How to Read and Summarize Existing Research Studies?
Date & Time
Date: Nov 14, Friday
Time: 2:00-3:00PM
Venue: IB 3106& Zoom
Zoom ID: 789 843 9496

Speaker

Prof. Tsz Nam Chan
Distinguished Professor at the Big Data Institute of Shenzhen University (SZU)
Abstract
Many junior research students struggle to conduct research. One of the main reasons is that they have the wrong mindsets for dealing with existing research studies. They may be frustrated by the sheer number of research papers in the literature and feel that their reading/understanding speed cannot keep up with the pace of publication. Worse still, some of these students may even think that they need to read every research paper from cover to cover in order to achieve “fully understanding”. In this talk, I will discuss the correct mindsets for reading and summarizing research papers (e.g., “how to avoid reading some irrelevant papers by using the inverted triangle filtering approach?” and “how to extract common concepts from a group of research papers?”). I strongly encourage those junior students to attend this talk, as mastering these correct mindsets is fundamental to building a successful research career.
BIO
Tsz Nam Chan (Edison) is currently a Distinguished Professor at the Big Data Institute of Shenzhen University (SZU). His research interests are mainly in large-scale geospatial analytics and large-scale data visualization.

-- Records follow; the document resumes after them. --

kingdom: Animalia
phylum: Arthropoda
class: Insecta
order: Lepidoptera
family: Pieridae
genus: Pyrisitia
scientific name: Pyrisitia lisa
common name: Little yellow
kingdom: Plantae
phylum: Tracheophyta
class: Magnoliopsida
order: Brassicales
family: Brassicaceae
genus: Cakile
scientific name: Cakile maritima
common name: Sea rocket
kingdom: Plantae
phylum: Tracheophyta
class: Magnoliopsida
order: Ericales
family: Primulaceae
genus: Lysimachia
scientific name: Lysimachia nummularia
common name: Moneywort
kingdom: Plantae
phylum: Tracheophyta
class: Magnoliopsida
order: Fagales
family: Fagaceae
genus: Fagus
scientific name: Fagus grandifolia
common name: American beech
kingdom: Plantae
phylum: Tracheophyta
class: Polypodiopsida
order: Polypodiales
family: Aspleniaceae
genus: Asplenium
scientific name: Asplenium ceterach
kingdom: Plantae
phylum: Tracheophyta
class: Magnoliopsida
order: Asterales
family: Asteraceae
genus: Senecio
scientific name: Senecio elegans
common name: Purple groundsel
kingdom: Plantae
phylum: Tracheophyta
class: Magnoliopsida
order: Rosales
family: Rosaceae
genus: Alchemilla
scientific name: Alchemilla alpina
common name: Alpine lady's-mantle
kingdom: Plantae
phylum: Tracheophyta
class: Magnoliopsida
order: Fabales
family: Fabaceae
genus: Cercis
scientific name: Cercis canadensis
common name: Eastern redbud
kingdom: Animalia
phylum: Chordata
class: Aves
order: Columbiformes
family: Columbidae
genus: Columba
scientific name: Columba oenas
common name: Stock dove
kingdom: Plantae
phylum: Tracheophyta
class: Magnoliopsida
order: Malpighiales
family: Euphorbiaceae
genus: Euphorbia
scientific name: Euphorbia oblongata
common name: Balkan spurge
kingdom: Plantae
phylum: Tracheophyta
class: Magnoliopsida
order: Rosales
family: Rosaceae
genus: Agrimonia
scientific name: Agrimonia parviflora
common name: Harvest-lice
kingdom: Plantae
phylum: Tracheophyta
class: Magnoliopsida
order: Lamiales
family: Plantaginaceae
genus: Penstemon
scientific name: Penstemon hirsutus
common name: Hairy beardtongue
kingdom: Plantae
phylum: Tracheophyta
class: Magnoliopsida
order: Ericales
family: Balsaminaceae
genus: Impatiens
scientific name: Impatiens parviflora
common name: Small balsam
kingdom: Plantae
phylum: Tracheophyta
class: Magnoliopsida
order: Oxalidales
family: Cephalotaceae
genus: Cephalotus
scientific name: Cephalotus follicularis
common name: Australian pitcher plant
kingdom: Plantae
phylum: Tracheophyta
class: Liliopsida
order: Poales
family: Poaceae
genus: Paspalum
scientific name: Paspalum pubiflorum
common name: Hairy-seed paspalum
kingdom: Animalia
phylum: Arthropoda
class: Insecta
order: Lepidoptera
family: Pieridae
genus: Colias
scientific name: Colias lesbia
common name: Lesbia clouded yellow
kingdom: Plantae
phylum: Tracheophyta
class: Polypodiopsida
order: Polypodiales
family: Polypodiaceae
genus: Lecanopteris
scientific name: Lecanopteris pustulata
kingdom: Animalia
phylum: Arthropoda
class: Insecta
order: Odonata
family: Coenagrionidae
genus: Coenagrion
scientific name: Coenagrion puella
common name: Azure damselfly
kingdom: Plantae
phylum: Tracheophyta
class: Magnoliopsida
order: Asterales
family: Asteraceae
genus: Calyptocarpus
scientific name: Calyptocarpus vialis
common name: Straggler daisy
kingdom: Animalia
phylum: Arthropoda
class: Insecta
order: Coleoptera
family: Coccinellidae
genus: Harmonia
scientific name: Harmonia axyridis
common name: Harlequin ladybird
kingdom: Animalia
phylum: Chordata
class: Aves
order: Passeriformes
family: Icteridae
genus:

He published several research papers in prestigious conferences and journals in both database and data mining areas, including SIGMOD, VLDB, ICDE, SIGKDD, and TKDE. Prior to joining SZU, he was a Research Assistant Professor in the Hong Kong Baptist University from Sep 2020 to Aug 2023 and a postdoctoral researcher in The University of Hong Kong from Sep 2018 to Aug 2020. He received the PhD degree in computing and the BEng degree in electronic and information engineering from The Hong Kong Polytechnic University in 2019 and 2014, respectively. He is an IEEE senior member, an ACM member, and a recipient of the National Science Fund for Excellent Young Scholars in China (with age 32 at that time).